**Required action:**
Return every line below as is, leaving out the pictures.

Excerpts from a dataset
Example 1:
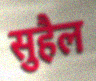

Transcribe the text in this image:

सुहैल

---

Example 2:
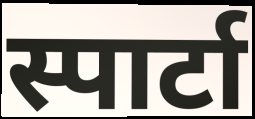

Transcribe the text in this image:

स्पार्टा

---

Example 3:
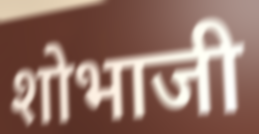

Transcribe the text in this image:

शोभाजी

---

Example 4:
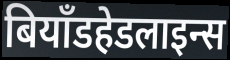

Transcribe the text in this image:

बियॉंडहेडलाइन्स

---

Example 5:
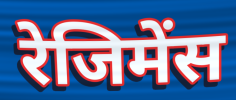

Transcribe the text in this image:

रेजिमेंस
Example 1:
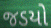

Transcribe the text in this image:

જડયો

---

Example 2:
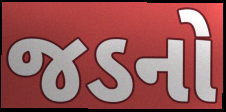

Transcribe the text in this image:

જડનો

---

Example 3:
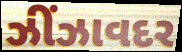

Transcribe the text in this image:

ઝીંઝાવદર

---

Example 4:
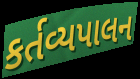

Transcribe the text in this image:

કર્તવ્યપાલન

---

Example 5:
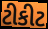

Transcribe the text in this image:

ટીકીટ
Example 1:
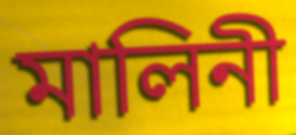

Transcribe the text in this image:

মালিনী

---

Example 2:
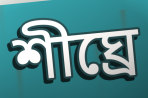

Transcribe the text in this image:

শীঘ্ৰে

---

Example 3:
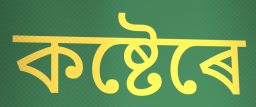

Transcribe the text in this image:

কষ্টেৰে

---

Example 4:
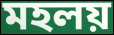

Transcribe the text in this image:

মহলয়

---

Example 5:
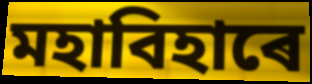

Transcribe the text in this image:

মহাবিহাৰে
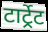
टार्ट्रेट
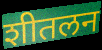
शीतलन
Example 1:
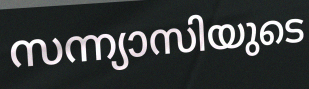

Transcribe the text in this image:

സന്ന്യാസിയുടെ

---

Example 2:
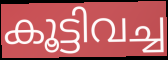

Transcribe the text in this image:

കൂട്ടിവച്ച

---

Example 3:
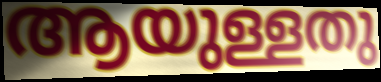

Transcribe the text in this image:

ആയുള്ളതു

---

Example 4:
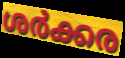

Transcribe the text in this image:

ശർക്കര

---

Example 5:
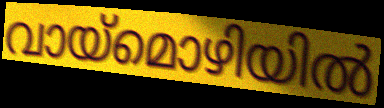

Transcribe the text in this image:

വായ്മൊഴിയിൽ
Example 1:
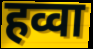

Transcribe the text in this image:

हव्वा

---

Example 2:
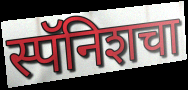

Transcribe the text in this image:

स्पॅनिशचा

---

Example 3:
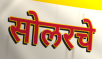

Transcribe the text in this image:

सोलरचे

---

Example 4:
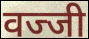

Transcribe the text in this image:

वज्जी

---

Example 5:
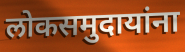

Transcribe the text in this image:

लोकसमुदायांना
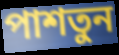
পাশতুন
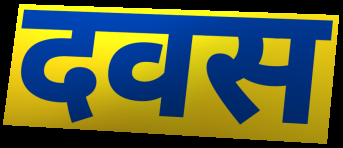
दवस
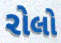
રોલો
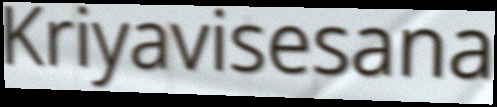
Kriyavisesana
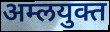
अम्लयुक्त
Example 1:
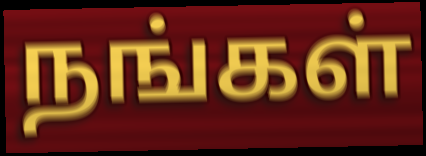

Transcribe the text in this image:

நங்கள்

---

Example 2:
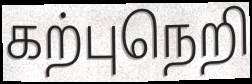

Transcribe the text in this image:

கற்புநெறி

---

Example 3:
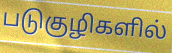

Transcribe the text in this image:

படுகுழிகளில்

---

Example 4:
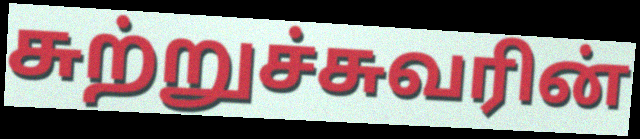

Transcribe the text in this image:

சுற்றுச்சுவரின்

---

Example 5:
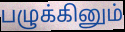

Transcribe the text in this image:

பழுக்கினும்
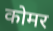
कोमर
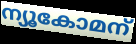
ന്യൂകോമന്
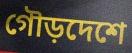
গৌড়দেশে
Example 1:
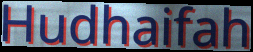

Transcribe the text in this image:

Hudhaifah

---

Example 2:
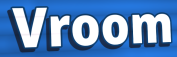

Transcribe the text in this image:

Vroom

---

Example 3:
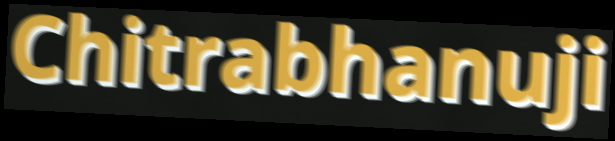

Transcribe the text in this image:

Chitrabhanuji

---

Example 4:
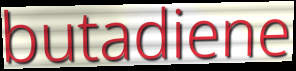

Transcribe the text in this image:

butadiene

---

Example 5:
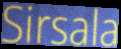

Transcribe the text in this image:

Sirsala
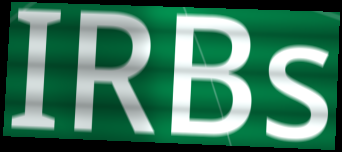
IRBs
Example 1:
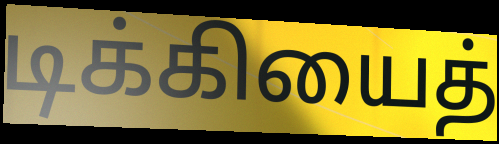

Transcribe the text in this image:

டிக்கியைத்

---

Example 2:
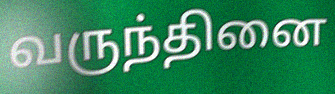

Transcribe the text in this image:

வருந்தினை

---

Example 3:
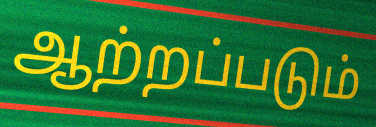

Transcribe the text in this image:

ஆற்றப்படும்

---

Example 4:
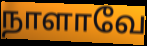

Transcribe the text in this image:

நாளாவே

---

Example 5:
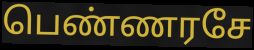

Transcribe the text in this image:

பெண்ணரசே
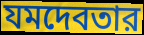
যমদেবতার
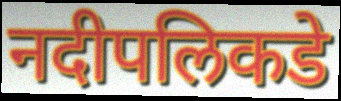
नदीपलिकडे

**Reply to the task:**
Example 1:

Transcribe the text in this image:

सुहैल

---

Example 2:

Transcribe the text in this image:

स्पार्टा

---

Example 3:

Transcribe the text in this image:

शोभाजी

---

Example 4:

Transcribe the text in this image:

बियॉंडहेडलाइन्स

---

Example 5:

Transcribe the text in this image:

रेजिमेंस
Example 1:

Transcribe the text in this image:

જડયો

---

Example 2:

Transcribe the text in this image:

જડનો

---

Example 3:

Transcribe the text in this image:

ઝીંઝાવદર

---

Example 4:

Transcribe the text in this image:

કર્તવ્યપાલન

---

Example 5:

Transcribe the text in this image:

ટીકીટ
Example 1:

Transcribe the text in this image:

মালিনী

---

Example 2:

Transcribe the text in this image:

শীঘ্ৰে

---

Example 3:

Transcribe the text in this image:

কষ্টেৰে

---

Example 4:

Transcribe the text in this image:

মহলয়

---

Example 5:

Transcribe the text in this image:

মহাবিহাৰে
टार्ट्रेट
शीतलन
Example 1:

Transcribe the text in this image:

സന്ന്യാസിയുടെ

---

Example 2:

Transcribe the text in this image:

കൂട്ടിവച്ച

---

Example 3:

Transcribe the text in this image:

ആയുള്ളതു

---

Example 4:

Transcribe the text in this image:

ശർക്കര

---

Example 5:

Transcribe the text in this image:

വായ്മൊഴിയിൽ
Example 1:

Transcribe the text in this image:

हव्वा

---

Example 2:

Transcribe the text in this image:

स्पॅनिशचा

---

Example 3:

Transcribe the text in this image:

सोलरचे

---

Example 4:

Transcribe the text in this image:

वज्जी

---

Example 5:

Transcribe the text in this image:

लोकसमुदायांना
পাশতুন
दवस
રોલો
Kriyavisesana
अम्लयुक्त
Example 1:

Transcribe the text in this image:

நங்கள்

---

Example 2:

Transcribe the text in this image:

கற்புநெறி

---

Example 3:

Transcribe the text in this image:

படுகுழிகளில்

---

Example 4:

Transcribe the text in this image:

சுற்றுச்சுவரின்

---

Example 5:

Transcribe the text in this image:

பழுக்கினும்
कोमर
ന്യൂകോമന്
গৌড়দেশে
Example 1:

Transcribe the text in this image:

Hudhaifah

---

Example 2:

Transcribe the text in this image:

Vroom

---

Example 3:

Transcribe the text in this image:

Chitrabhanuji

---

Example 4:

Transcribe the text in this image:

butadiene

---

Example 5:

Transcribe the text in this image:

Sirsala
IRBs
Example 1:

Transcribe the text in this image:

டிக்கியைத்

---

Example 2:

Transcribe the text in this image:

வருந்தினை

---

Example 3:

Transcribe the text in this image:

ஆற்றப்படும்

---

Example 4:

Transcribe the text in this image:

நாளாவே

---

Example 5:

Transcribe the text in this image:

பெண்ணரசே
যমদেবতার
नदीपलिकडे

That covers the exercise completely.